Given problem
Write these lines out again with "phylum" changed to "division" everywhere and everything else left as it is. Skip the pictures.

Material
-- Start --

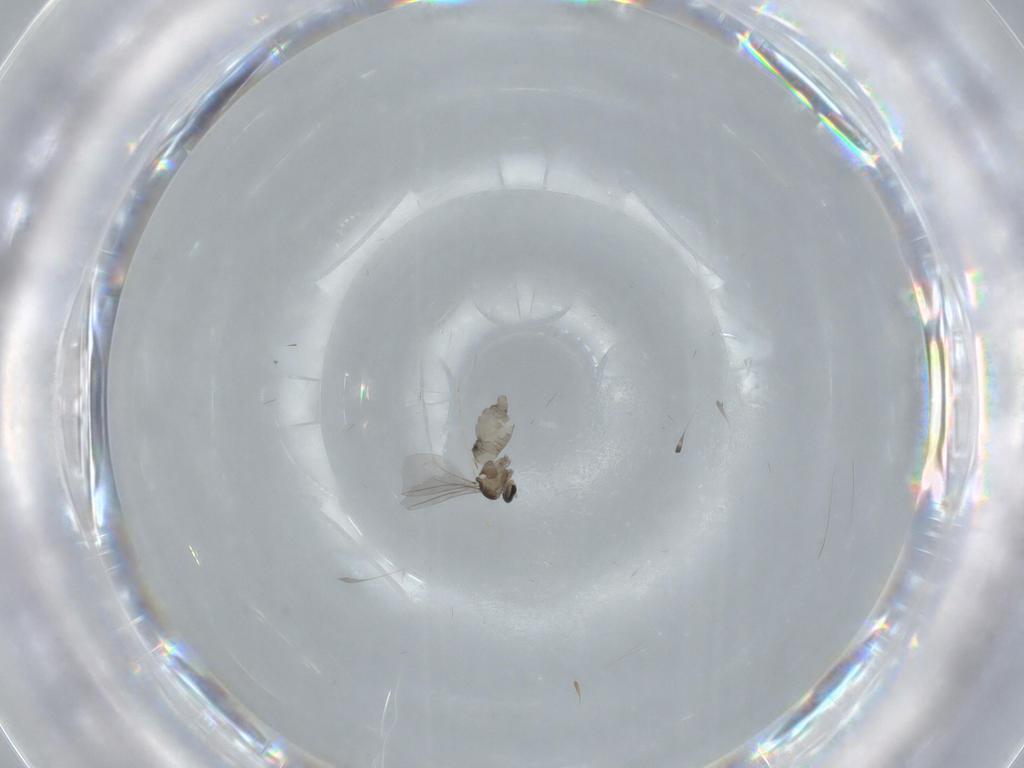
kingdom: Animalia
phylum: Arthropoda
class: Insecta
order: Diptera
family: Cecidomyiidae
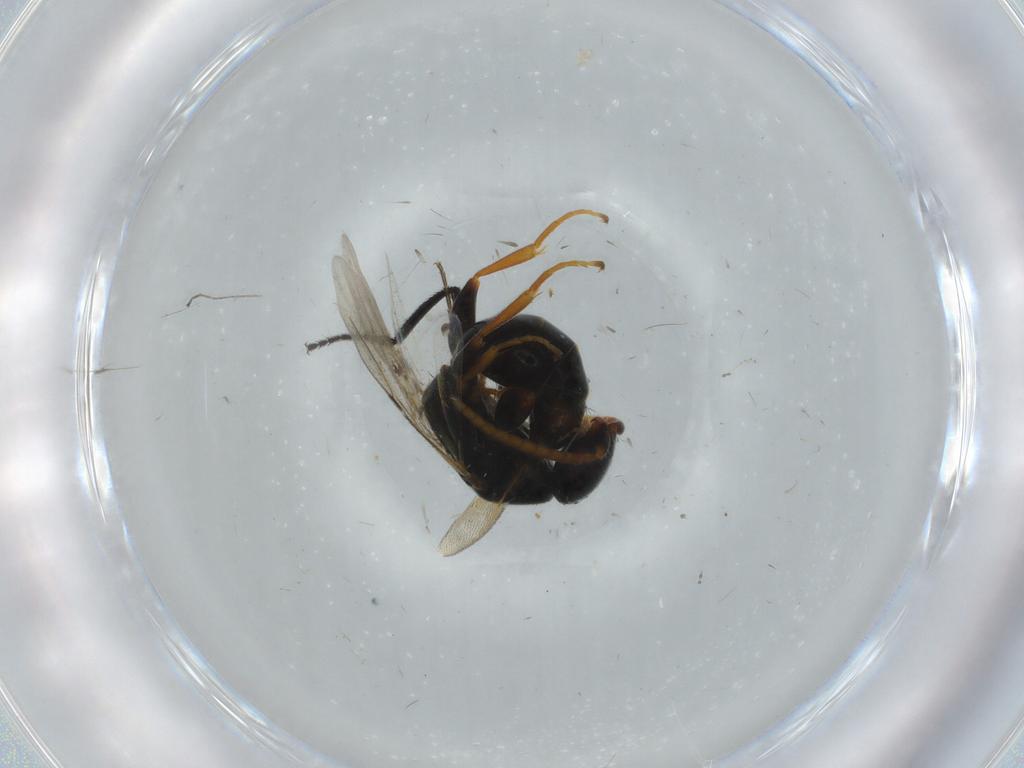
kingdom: Animalia
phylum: Arthropoda
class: Insecta
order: Hymenoptera
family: Bethylidae
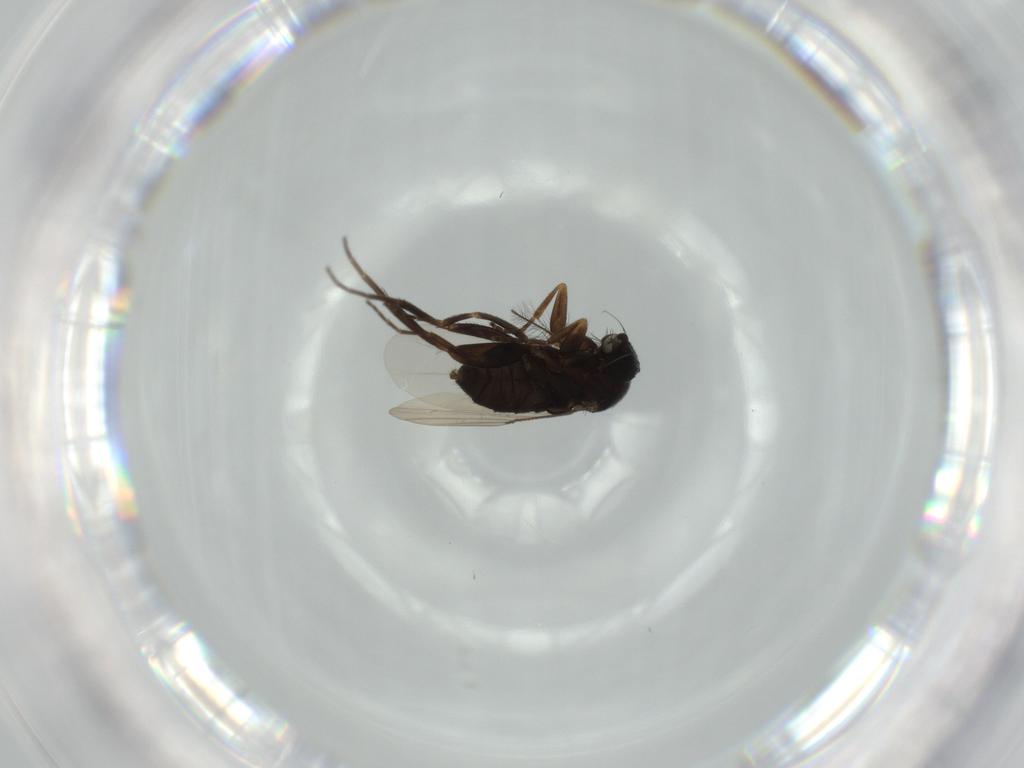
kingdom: Animalia
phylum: Arthropoda
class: Insecta
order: Diptera
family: Phoridae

-- End --

Written answer
kingdom: Animalia
division: Arthropoda
class: Insecta
order: Diptera
family: Cecidomyiidae
kingdom: Animalia
division: Arthropoda
class: Insecta
order: Hymenoptera
family: Bethylidae
kingdom: Animalia
division: Arthropoda
class: Insecta
order: Diptera
family: Phoridae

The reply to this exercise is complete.